PROBLEM DETAILS -> Here is the task for the records below: repeat exactly the lines from the one with "ring tip: (206, 258)" to the one with "index tip: (164, 241)", both included, and nothing else.

DATA FOR THIS EXERCISE ->
──────

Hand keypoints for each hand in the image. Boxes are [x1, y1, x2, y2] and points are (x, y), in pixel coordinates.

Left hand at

──────

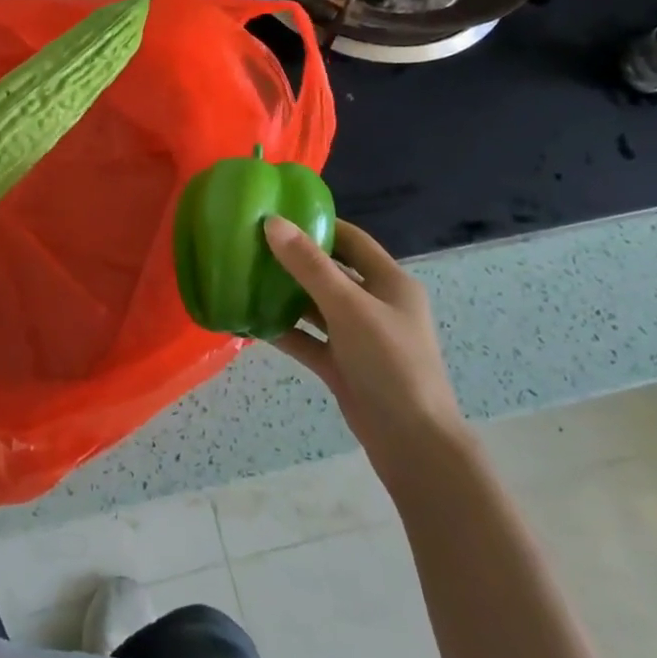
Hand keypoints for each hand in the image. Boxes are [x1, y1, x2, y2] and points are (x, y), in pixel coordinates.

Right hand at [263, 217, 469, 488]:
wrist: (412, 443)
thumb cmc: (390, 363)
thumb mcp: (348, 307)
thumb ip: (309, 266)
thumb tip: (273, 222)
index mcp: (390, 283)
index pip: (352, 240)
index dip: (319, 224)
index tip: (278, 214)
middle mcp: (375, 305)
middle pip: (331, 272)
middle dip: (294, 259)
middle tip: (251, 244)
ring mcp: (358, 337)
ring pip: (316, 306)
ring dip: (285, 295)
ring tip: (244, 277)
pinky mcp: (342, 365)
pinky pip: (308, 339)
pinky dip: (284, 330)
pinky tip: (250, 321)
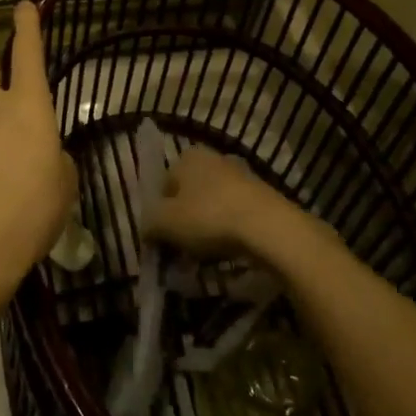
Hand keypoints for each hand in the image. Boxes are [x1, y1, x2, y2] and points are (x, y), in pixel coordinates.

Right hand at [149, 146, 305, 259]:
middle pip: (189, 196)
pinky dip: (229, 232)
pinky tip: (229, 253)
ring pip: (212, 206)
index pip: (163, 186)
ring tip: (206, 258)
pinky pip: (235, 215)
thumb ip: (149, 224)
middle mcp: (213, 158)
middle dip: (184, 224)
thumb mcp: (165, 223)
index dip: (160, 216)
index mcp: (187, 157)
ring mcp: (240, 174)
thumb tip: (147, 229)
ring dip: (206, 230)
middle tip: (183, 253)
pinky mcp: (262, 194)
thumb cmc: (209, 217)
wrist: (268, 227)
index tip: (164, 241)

──────

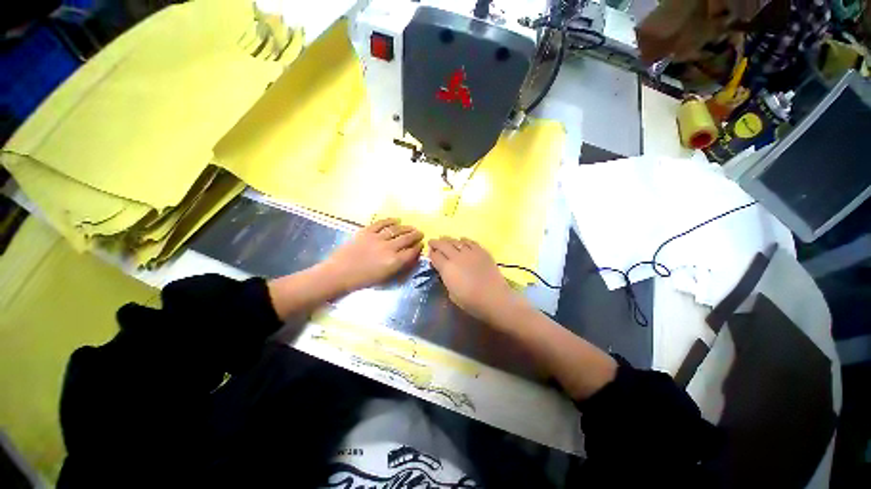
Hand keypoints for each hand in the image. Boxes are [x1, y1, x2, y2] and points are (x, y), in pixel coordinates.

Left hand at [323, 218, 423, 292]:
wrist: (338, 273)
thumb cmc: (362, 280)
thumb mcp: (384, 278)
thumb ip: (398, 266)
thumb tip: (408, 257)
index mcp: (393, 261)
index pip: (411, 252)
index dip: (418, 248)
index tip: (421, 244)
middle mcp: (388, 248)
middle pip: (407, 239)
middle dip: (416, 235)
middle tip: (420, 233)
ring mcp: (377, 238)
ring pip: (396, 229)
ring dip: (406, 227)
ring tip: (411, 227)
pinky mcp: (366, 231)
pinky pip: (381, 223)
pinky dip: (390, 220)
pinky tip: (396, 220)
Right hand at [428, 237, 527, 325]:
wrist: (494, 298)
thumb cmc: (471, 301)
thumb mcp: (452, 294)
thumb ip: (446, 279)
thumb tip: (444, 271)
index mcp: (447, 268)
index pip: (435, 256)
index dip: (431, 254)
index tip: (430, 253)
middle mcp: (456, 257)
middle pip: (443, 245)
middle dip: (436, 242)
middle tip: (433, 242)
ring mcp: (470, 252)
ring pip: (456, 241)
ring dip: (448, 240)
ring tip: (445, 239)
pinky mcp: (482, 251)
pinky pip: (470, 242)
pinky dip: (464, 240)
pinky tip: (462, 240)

──────

EXPECTED OUTPUT ->
ring tip: (206, 258)
pinky pip: (235, 215)
thumb ip: (149, 224)
middle mcp: (213, 158)
middle dip: (184, 224)
thumb mcp: (165, 223)
index dip: (160, 216)
index mcp: (187, 157)
ring mcp: (240, 174)
thumb tip: (147, 229)
ring dip: (206, 230)
middle tip: (183, 253)
pinky mcp: (262, 194)
thumb cmc: (209, 217)
wrist: (268, 227)
index tip: (164, 241)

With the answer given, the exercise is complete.